MORGANTOWN — Bill Hayes and Susan Seaforth Hayes have starred in several West Virginia Public Theatre shows through the years. But those roles are not the ones that get the veteran actors recognized just about everywhere they go with what Susan said is the typical response — “a warm embrace and a shriek.”
The pair met and fell in love on one of TV’s longest-running scripted shows, “Days of Our Lives,” where they continue to portray daytime’s original power couple, Doug and Julie Williams.
“It’s my 50th year on the show, but [Bill’s] a piker, he’s only done 48 years on the show,” Susan said, laughing.
In April, they both took home Lifetime Achievement Awards from the Academy of Television Arts and Sciences.
On Sept. 15, Bill and Susan will talk about their decades spent on the soap opera as part of an event at Barnes & Noble, where they’ll also sign copies of their books, the memoir “Like Sands Through the Hourglass” and historical novel “Trumpet.”
“We’re definitely looking forward to the appearance,” said Bill, who earned his doctorate in education at WVU in 1998 and has family ties to the state. “We love coming to West Virginia.”
Even among the dedicated bunch who love operas, Susan said, “West Virginians are super fans.”
And the couple has spent enough time here to know.
“The theater has kept us coming back,” Susan said. “I’ve done six shows with my husband, and we’ve had some wonderful roles.”

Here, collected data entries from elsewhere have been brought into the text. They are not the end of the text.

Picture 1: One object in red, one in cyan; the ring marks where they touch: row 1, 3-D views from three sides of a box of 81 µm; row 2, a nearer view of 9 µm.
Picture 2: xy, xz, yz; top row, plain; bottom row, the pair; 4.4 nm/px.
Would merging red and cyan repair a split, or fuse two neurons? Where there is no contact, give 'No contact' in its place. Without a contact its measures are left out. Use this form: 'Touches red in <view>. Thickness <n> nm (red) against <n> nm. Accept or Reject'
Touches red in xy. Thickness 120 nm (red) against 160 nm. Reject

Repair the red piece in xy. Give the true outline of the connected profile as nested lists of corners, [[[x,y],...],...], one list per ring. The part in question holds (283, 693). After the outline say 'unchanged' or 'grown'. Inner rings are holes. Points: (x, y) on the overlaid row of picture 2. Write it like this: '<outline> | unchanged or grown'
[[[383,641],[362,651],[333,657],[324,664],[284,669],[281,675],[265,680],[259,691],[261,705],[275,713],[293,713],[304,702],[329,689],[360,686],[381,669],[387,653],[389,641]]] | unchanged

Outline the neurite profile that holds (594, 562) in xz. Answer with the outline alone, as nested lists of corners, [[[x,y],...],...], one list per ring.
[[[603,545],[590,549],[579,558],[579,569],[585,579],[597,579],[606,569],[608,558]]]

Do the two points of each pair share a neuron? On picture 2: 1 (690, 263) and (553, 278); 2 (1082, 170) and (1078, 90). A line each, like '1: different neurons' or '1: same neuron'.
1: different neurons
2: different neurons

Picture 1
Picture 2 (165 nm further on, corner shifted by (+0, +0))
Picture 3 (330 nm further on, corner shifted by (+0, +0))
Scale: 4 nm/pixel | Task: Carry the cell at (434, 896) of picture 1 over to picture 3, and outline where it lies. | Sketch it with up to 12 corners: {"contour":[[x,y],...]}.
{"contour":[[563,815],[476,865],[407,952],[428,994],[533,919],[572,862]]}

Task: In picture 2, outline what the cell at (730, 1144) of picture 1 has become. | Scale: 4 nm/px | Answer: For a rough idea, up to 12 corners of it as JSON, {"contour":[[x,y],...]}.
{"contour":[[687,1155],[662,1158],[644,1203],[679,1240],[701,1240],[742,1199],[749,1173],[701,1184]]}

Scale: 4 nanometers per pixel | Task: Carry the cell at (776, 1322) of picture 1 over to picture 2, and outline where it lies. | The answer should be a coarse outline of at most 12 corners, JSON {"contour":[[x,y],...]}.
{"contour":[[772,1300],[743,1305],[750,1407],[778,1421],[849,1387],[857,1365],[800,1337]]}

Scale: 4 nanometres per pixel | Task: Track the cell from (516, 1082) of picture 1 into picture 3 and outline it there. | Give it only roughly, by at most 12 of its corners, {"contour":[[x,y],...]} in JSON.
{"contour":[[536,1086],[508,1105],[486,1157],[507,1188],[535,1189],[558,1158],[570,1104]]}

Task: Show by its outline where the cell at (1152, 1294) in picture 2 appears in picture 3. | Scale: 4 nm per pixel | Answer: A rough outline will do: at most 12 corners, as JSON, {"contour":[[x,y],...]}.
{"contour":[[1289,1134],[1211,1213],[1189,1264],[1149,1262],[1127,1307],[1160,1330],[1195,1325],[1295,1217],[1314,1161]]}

Ron Iannone, founder of West Virginia Public Theatre, asked Bill and Susan to act in “I Do I Do” in 1986 for Lakeview Theatre, as it was called then. This was a year after they were featured on the cover of Time magazine.
Iannone will recount that story Sept. 15, as he, too, will be on hand signing his books, “School Ain’t No Way,” “A Not So Normal Family” and others.
“Ron’s such a great guy,” Bill said. “He’s teaching at WVU and all the great theater he’s given to the people of the area, what a wonderful gift.”
Iannone is a professor in the university’s College of Education and Human Services and earlier this year announced he’s returning to WVPT.
However, a theater gig may not be in the cards for the couple at the moment.
The shooting schedule for “Days of Our Lives” is more rigorous these days than in the past.
“We used to work 50 weeks, now we work two-thirds of that, doing more in less time,” Susan said. “And the quality must remain the same. Everyone works terribly hard, and we still enjoy it.”
In addition, she and Bill are also in the midst completing a follow-up to “Trumpet.”
The original story, set during the Regency period in London, centers on aspiring actress Elizabeth Trumpet. The sequel brings her to Charleston, South Carolina.
“Historically, Charleston was a huge city,” Susan said. “It was an economic engine with a lot going on. We’re looking forward to completing the story. … And it’s great for the marriage. It’s another creative link.”